Over geologic time, this portion of the necklace has widened as water exploits a geologic weakness. This increase in active stream width reduces the system’s kinetic energy and increases physical complexity. Our busy band of water droplets has arrived in a place of opportunity. Because flow is a balance of velocity and flow area, more space means less energy to carry our baggage, so we drop it. We deposit mid-channel bars and aggrade on the overbanks. Our friends over here (wave hands!) take a secondary channel to the left, you slow down even further a drop off of more fine-grained sediment. A subset of you infiltrates into the riparian soils and supports woody vegetation on the flow margins. While you all up get held up within a log jam, filling in the main channel, pushing these folks next to you onto the overbank to fill a depression and sustain wetland species. You all in the back - and I can tell from here are so impatient - jump on the back roads into the hyporheic zone. Like drivers filling every parallel street in Idaho Springs during a Sunday evening back to Denver, you saturate this space exchanging nitrogen and nutrients as you realize you should have just stayed on the highway. Beads are a mess of opportunity and disturbance that supports diversity and ecological function. That diversity and function is key to a common, but ambiguous term we often throw around - “resiliency” - the ability of a landscape to absorb impacts and disturbance with minimal disruption in function.

Beaver complexes, like this one in the Upper Poudre Watershed, can play a significant role in riparian vegetation fire resistance and refugia creation (BEAVS Research Group/Emily Fairfax).

Beavers once stretched across the Poudre Watershed, selfishly enhancing these natural processes to grow more of their food and provide themselves with better security. As a keystone species, it just so happens that these activities boost biodiversity and resiliency across the landscape. Like beavers, humans have selfishly shaped river systems to serve our needs, but in the opposite way.

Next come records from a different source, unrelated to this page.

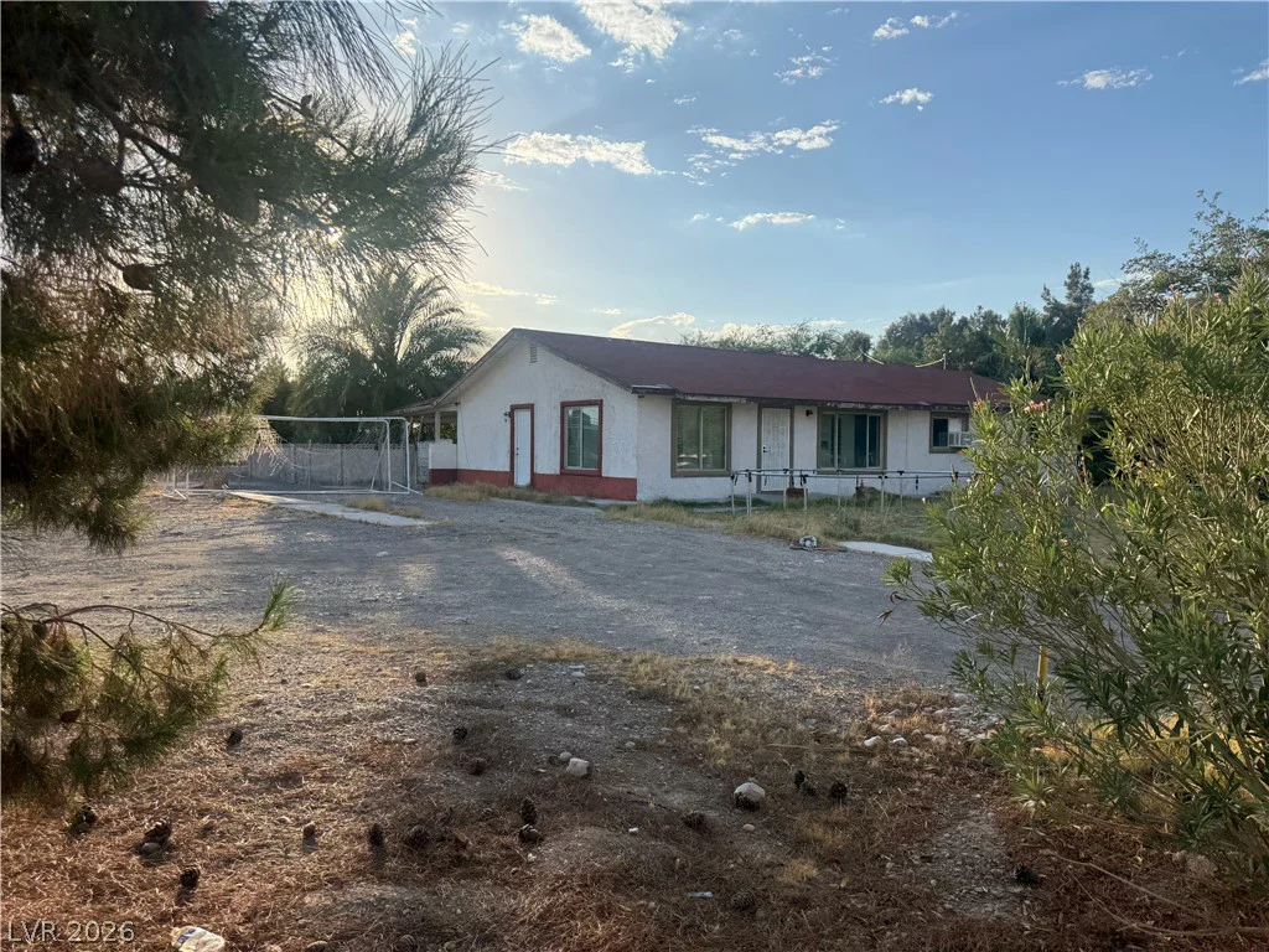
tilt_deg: -4.7
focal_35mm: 24
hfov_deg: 71.6
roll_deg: +1.4
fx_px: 880
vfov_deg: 56.8
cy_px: 476
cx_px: 634
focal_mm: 6.76
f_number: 1.78
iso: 100
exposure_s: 1/3759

From logging, to agriculture, to flood protection, to transportation, we have simplified rivers to optimize conveyance and minimize disturbance. We have cleaned up the mess that we now so desperately need. As my expert water droplets now know, this simplification reduces watershed resilience to stressors like fire, drought, and flooding. We are starting to realize the value lost because of our past actions.

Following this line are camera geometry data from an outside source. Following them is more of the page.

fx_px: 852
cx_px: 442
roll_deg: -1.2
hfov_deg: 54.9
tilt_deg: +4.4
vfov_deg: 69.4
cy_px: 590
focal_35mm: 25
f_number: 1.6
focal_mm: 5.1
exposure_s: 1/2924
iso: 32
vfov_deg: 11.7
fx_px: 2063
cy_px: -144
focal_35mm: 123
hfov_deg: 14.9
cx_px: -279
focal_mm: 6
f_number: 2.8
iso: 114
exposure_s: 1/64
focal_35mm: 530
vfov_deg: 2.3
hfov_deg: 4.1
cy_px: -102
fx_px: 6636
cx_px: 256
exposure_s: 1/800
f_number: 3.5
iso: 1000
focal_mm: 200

The good news is that CPRW is at the forefront of reversing these management errors and re-educating our community to make a mess! It has been my privilege to work with these passionate stewards of the Poudre River on Cameron Peak Fire restoration projects since 2021. The rehabilitation and recovery work has centered on using process-based restoration, an approach that focuses on re-establishing a stream’s self-maintaining process that supports ecological function. In more remote areas of the Poudre River, CPRW has been on the frontline in utilizing low-tech process-based restoration for post-fire mitigation. Low-tech process-based restoration or LTPBR, is using softer mitigation techniques centered around hand-crew labor to install roughness features, like log jams, post-assisted log structures (PALS) and beaver dam analogs (BDAs). In the last four years, CPRW and partners have completed roughly 11 LTPBR projects across the burn scar, from Elkhorn Creek to Sleeping Elephant, up Pingree Park Rd, with eight more ready for construction in this year and next. CPRW has worked tirelessly to advocate and push towards a holistic watershed management approach to the Poudre River. They, along with many partners, are stepping up to replace the beavers missing from the landscape, and until we can restore their populations, it will be on our community to fill the gaps and slow the flow.

Volunteers install post-assisted log structures (PALS) at Upper Elkhorn Creek.